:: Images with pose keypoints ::
-- Opening Marker --

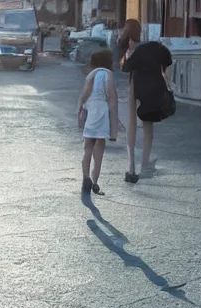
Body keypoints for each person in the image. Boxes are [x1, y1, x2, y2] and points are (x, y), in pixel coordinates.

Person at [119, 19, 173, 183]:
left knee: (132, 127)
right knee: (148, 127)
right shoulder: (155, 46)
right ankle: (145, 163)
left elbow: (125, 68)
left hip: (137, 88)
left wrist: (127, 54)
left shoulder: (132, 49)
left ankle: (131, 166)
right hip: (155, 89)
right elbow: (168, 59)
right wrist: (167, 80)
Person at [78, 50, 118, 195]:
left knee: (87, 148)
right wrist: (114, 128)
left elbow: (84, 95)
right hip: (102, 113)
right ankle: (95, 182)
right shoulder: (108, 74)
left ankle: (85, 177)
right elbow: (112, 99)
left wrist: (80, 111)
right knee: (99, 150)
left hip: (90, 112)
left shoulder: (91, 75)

-- Closing Marker --

:: Task requirements ::
State how many lines of the data include the word "right", with nothing else.

:: Response area ::
12